▸ **AIM OF THE TASK**: Below is a listing; restate from it, character for character, the lines beginning at the line holding "tyhjä olo. Kovaan" and ending at the line holding "1.5h. Viimeisen tunnin", both included.
*** Opening of DATA RECORDS ***
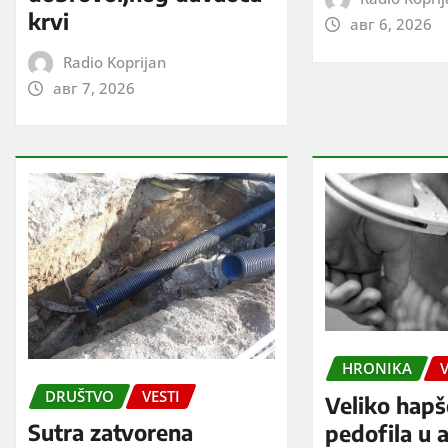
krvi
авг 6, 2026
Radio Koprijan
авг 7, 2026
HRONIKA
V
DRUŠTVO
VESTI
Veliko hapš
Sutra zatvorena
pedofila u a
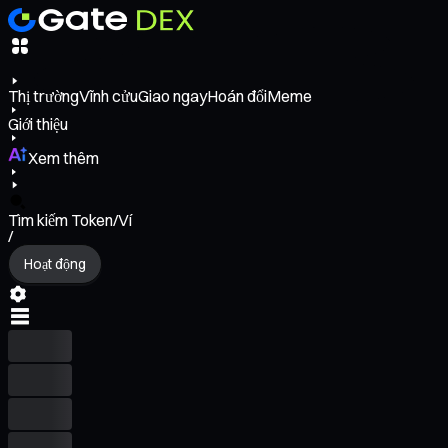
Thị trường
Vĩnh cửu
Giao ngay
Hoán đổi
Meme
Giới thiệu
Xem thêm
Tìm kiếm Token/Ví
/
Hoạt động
*** Close of DATA RECORDS ***
*** Opening of DATA RECORDS ***
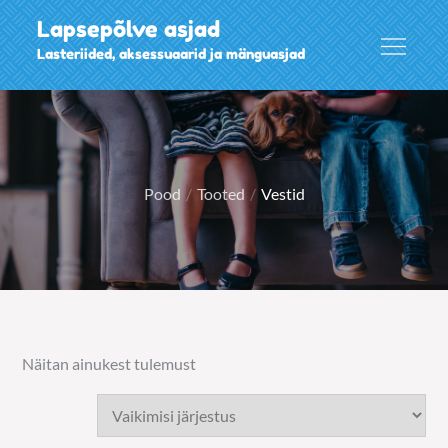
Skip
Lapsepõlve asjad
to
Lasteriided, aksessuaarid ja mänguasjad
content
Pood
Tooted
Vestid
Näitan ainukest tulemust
*** Close of DATA RECORDS ***
*** Opening of DATA RECORDS ***
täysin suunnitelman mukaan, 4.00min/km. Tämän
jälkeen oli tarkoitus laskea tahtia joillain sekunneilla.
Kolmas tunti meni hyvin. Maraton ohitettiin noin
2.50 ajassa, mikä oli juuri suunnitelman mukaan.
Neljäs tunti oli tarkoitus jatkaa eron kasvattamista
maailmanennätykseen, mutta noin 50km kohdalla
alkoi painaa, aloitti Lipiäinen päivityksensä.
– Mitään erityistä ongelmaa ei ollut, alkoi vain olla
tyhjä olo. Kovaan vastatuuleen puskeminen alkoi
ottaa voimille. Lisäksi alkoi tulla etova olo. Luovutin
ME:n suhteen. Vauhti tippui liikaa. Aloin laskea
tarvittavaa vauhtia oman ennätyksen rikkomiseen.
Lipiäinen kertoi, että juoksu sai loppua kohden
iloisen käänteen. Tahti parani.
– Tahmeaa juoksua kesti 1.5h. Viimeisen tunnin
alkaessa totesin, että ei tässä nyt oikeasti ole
*** Close of DATA RECORDS ***
▸ **REPLY TO THE EXERCISE**:
tyhjä olo. Kovaan vastatuuleen puskeminen alkoi
ottaa voimille. Lisäksi alkoi tulla etova olo. Luovutin
ME:n suhteen. Vauhti tippui liikaa. Aloin laskea
tarvittavaa vauhtia oman ennätyksen rikkomiseen.
Lipiäinen kertoi, että juoksu sai loppua kohden
iloisen käänteen. Tahti parani.
– Tahmeaa juoksua kesti 1.5h. Viimeisen tunnin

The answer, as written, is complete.